Quanto alla questione della minaccia di un autoritarismo globale, o di un’affermazione di plurime dittature sul pianeta, il tono si fa più serio: «una vecchia sociologia sosteneva che solo i regimi dittatoriali possono rispondere in maniera pronta ed efficace a situazioni sociali di estrema emergenza. Questo è falso in termini assoluti, anche se la Storia ci dimostra come in momenti di crisi la tentazione di delegare i processi decisionali a un singolo o a un gruppo ristretto di persone si faccia più forte, se non addirittura irresistibile. Io credo però che anche qui si tenda a sottovalutare un elemento di cui solo la democrazia dispone e che gli autoritarismi non potranno mai garantire: la libertà collettiva. Il bisogno dell’uomo in quanto animale sociale di essere libero, nel corpo e nel pensiero, che non può essere compresso per un tempo indeterminato».
«Gli autoritarismi hanno un tarlo fatale: o riescono a trasformare l’uomo in un automa definitivo, oppure se lasciano anche solo un barlume di libertà di azione e di pensiero, sono destinati a crollare. La democrazia è un sistema fragile, è vero, ma le dittature lo sono altrettanto se non di più».

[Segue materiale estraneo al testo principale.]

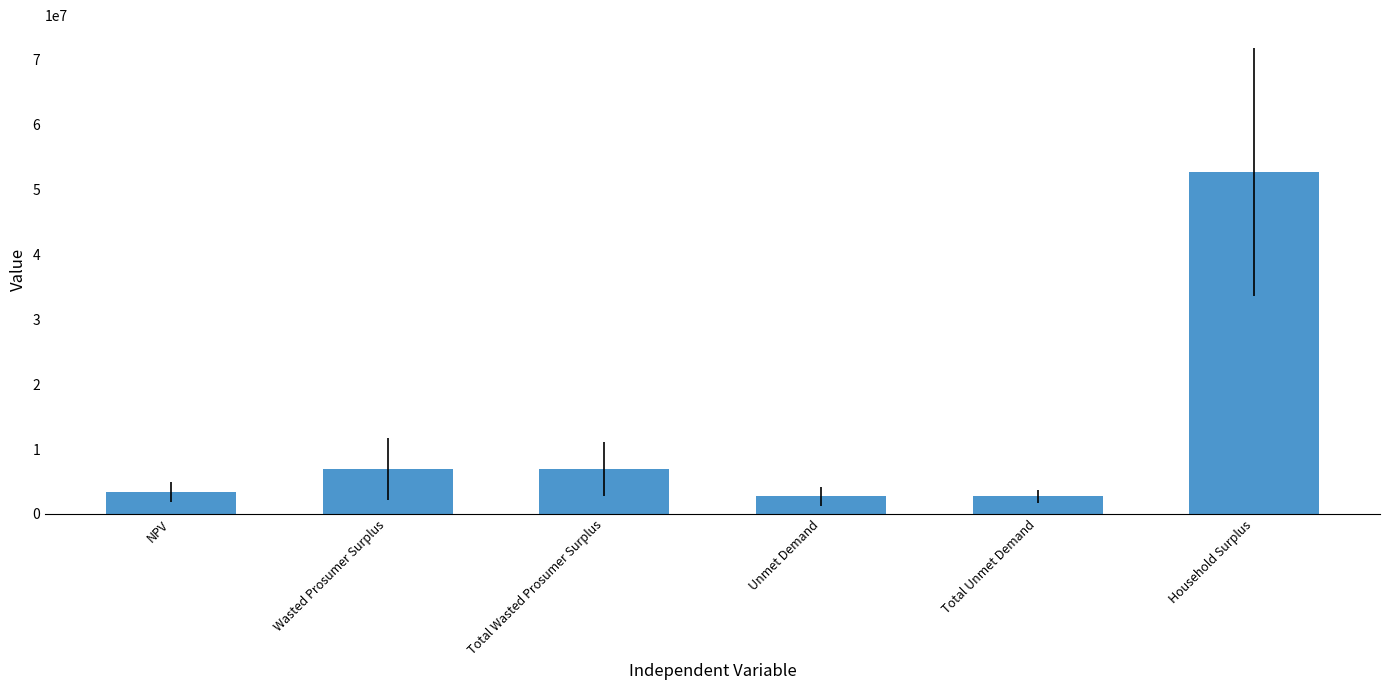

Are the bars grouped side by side (vs. stacked)?

No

E poi c’è il fattore tecnologico, lo sviluppo del digitale e il rischio che un uso distorto di esso possa portare a quello che lo storico israeliano Yuval Noah Harari definisce “l’uomo hackerabile, manipolabile e controllabile”: «Sicuramente la questione dei Big Data sarà una partita cruciale: un tempo si diceva che regimi dittatoriali come l’Unione Sovietica non fossero efficienti e non riuscissero a esercitare un controllo capillare; pensiamo ora a cosa potrebbero fare questi regimi con una mole pressocché sconfinata di dati a disposizione. Questo sarà il terreno su cui non si dovrà cedere, il vero punto dirimente. Guardiamo al futuro con realismo ma con la consapevolezza che nulla è già scritto, e che partecipare ai cambiamenti è la chiave per preservare un destino di libertà».